Nesta ambiguidade, entre uma imagética extremamente pessoal, em que a escolha de um “tema” parte da própria vivência da artista – uma viagem de férias ou uma cena de um filme recém-assistido –, e outra composta de imagens ideais, idílicas e cobiçadas por todo tipo de gente, reside e se desenvolve uma estrutura de simplificação das formas, das linhas e das cores, o que dá unidade ao trabalho. O ponto de partida não é tanto a origem da imagem em si, mas, antes, a pergunta: dada esta fonte, esta foto que encontrei quando retornei das férias, por exemplo, como posso enxugar seus elementos de modo a lhes dar uma unidade dentro do plano da tela? Que tipo de soluções serão necessárias para abstrair esta imagem, torná-la enxuta e, ainda assim, projetá-la não apenas como paisagem reconhecível mas, também, como pintura da qual emanam novas relações, novos contatos, novas percepções entre duas cores e, portanto, entre elas e a linha que decorre deste encontro. Ao olhar a tela – talvez a melhor expressão seja chassi, já que as pinturas são sobre madeira – nos vemos obrigados a ir além do simples reconhecimento de uma figuração ou “tema” para nos concentrarmos nas cores, que compõem uma linha ou a massa de uma forma.

Este arcabouço de simplificação formal – que estrutura ou embasa a paisagem que remete a desejos e memórias da artista – também implica uma relação de afeto da pintora com a tradição pictórica passada, que igualmente utilizou-se desta base. Aqui, dá-se um diálogo direto – internalizado no trabalho, entretanto – com pintores que flertaram com o legado europeu e que partiram de um ponto de vista da arte popular, como Volpi e suas bandeiras, ou como Lorenzato e seus caminhos de terra e suas árvores, para citar apenas brasileiros. Pintores que instigaram um olhar não somente sobre a figuração ou um “tema”, mas sobre suas soluções formais, principalmente quando pequenas, modestas e pessoais. São soluções compromissadas com a pintura e, secundariamente, com aquilo que representam na realidade.

Neste sentido, são formas de cores sobre madeira que talvez encontrem identidade na trajetória de um pintor como Ellsworth Kelly, que se manteve à parte do minimalismo, ainda que buscasse a simplicidade, absolvendo apaixonadamente a abstração por meio de cores sólidas e linhas.

A mesma relação afetiva que a artista cultiva com as diferentes escolhas de “temas” se estabelece no jogo da construção das estruturas formais, pois a conversa não é com a solução em si, mas com o que nela há de pessoal e intransferível.

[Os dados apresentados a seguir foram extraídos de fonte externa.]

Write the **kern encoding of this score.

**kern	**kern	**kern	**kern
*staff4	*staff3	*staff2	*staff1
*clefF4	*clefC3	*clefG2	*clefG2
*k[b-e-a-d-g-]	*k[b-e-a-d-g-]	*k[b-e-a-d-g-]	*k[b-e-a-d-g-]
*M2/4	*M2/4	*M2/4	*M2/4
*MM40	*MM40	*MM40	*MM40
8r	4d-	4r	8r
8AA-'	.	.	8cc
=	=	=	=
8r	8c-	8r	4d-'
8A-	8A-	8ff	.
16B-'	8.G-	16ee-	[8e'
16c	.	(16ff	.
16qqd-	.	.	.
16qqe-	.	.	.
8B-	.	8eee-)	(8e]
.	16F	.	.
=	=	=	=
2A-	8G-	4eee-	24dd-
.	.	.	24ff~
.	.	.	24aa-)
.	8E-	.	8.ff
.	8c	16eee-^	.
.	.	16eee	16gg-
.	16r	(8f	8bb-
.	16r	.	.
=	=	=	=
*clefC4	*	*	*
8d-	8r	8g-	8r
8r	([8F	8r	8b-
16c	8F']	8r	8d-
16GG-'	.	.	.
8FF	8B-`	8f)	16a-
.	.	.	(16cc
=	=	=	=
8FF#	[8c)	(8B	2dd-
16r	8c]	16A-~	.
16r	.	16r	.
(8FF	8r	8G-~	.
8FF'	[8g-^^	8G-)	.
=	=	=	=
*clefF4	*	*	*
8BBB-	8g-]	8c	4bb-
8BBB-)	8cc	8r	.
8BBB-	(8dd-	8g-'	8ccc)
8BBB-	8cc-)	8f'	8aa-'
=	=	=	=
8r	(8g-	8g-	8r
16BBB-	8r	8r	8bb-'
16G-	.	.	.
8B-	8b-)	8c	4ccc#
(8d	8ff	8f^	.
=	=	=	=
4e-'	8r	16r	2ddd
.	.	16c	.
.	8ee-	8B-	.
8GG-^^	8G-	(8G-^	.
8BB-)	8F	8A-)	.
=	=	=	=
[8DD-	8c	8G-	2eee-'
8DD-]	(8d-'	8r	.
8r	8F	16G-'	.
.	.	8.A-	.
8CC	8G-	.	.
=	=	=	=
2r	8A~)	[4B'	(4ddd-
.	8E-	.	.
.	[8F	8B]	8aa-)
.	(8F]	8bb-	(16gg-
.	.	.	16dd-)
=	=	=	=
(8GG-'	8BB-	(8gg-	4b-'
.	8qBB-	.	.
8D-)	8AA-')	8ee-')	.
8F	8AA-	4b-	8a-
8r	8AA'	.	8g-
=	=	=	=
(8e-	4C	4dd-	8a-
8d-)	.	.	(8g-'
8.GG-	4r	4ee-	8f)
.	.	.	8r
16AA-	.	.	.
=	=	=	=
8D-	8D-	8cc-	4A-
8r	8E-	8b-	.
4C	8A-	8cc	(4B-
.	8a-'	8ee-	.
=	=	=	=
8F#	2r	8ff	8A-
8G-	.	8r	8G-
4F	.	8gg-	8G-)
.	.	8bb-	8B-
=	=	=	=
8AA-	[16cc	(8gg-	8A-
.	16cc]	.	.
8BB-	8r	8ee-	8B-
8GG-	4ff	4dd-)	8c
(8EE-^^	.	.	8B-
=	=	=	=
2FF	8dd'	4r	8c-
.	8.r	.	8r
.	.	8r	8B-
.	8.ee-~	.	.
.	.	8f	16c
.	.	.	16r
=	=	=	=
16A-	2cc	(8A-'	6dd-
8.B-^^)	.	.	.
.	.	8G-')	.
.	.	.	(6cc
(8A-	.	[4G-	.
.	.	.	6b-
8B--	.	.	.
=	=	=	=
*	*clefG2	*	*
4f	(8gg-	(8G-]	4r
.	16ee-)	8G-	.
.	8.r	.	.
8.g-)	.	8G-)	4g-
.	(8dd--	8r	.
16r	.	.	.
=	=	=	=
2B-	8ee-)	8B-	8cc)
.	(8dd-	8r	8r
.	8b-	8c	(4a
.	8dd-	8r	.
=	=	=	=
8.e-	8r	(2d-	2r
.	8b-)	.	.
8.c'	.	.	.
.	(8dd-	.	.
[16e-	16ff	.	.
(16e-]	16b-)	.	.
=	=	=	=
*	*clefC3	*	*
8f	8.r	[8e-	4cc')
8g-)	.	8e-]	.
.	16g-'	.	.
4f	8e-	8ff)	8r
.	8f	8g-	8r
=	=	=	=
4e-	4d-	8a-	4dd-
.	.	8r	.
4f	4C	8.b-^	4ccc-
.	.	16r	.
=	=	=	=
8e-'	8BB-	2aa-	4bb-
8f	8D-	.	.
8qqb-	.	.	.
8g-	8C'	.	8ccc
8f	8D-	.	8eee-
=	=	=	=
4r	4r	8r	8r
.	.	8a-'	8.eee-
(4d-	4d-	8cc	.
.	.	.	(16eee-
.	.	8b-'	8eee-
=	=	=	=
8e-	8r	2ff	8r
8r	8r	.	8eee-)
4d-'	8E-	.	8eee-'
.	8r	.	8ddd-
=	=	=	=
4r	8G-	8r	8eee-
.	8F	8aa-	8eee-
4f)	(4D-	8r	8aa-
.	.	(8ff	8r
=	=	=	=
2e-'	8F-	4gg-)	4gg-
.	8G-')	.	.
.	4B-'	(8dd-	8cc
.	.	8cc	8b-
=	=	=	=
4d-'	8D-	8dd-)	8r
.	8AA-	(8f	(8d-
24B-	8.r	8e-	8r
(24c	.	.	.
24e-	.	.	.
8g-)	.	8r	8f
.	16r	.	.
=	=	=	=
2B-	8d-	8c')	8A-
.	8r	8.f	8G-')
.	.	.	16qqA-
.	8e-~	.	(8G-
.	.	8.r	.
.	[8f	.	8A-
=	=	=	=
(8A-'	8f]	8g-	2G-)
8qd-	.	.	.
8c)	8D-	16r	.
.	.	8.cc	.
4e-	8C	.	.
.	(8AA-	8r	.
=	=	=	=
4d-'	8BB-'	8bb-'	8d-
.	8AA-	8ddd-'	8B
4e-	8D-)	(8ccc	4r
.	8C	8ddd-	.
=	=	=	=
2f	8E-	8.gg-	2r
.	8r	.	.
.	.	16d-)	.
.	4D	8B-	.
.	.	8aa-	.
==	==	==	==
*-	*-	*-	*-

Como trazer luminosidade em uma linha? Como fazer brilhar um ponto numa tela escura? Estas questões são levantadas e postas em diálogo com pintores de outras gerações, que de certa forma só podem existir no silêncio do olhar e no trabalho duro e diário no estúdio. 

Neste contexto, a obra de Patrícia Leite, já com mais de vinte anos de carreira, pode transitar entre o abstrato e o figurativo, sem hierarquias, por meio de um hedonismo que busca paraísos passados e perdidos, ao mesmo tempo reiterando o prazer, presente, pelo ato de pintar com tintas e pincéis: cores, linhas, formas, composição, tela, imagem.